Top of Exercise materials
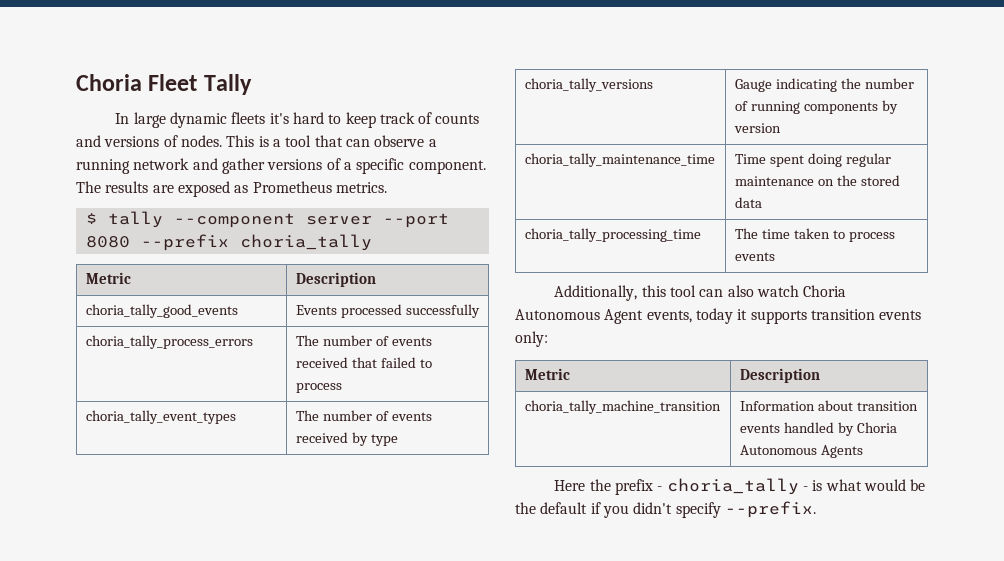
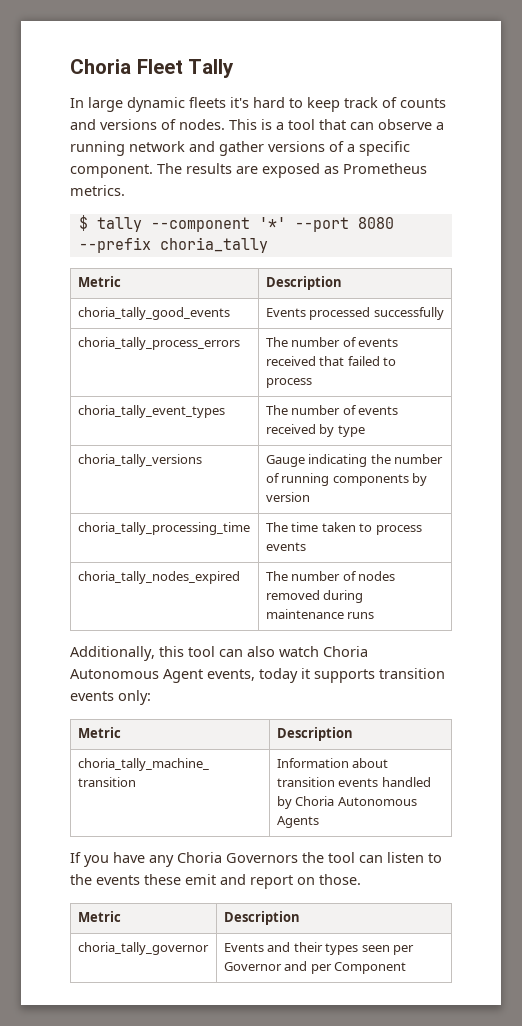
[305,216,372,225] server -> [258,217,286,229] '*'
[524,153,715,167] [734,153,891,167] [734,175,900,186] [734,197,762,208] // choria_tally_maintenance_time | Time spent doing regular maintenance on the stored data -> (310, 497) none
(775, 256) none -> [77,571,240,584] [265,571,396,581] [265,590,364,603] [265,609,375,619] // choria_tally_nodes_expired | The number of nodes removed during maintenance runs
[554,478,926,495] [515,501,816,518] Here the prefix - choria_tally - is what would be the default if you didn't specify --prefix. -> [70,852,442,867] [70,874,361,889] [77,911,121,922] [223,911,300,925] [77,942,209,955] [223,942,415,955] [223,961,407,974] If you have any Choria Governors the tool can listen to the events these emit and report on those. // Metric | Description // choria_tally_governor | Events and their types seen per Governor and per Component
Bottom of Exercise materials
Top of Exercise materials
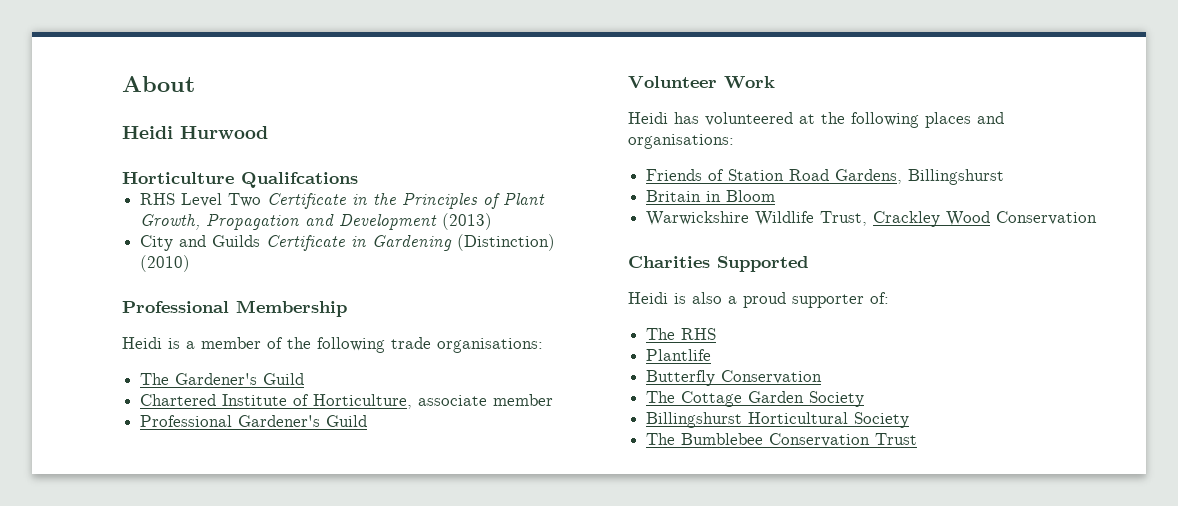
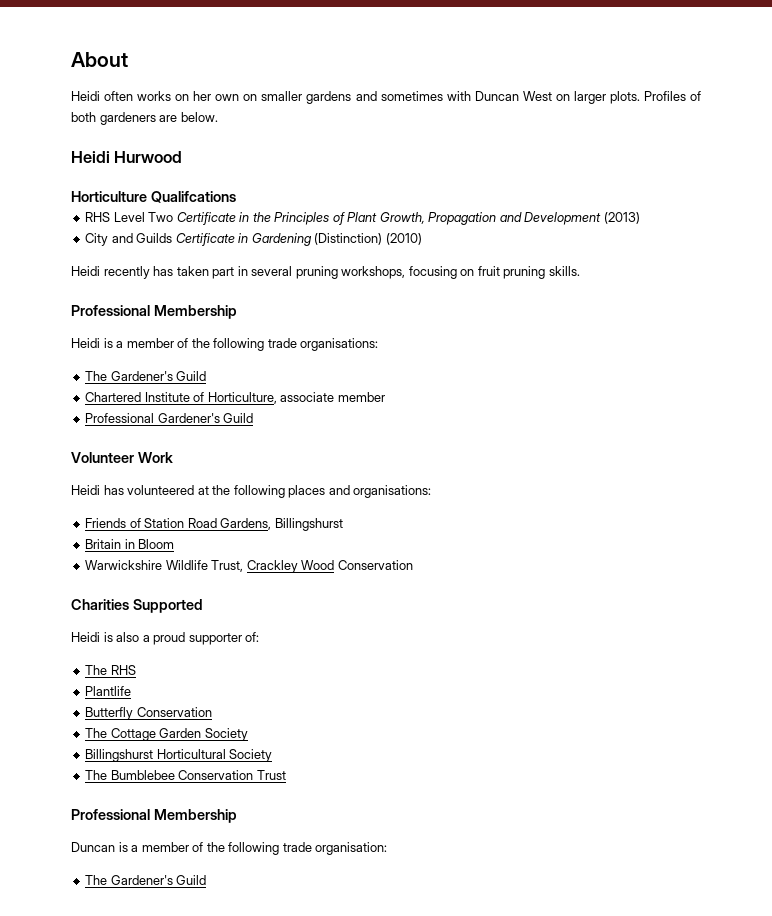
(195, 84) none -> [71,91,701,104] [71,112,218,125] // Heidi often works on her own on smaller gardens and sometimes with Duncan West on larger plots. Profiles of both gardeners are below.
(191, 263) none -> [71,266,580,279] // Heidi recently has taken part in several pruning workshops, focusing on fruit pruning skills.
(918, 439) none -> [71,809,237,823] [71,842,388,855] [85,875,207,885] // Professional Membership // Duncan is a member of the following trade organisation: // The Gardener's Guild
Bottom of Exercise materials
**Your instructions:** Your task is to copy each line of the material that contains the word "Duncan".

**Solution:**
(195, 84) none -> [71,91,701,104] [71,112,218,125] // Heidi often works on her own on smaller gardens and sometimes with Duncan West on larger plots. Profiles of both gardeners are below.
(918, 439) none -> [71,809,237,823] [71,842,388,855] [85,875,207,885] // Professional Membership // Duncan is a member of the following trade organisation: // The Gardener's Guild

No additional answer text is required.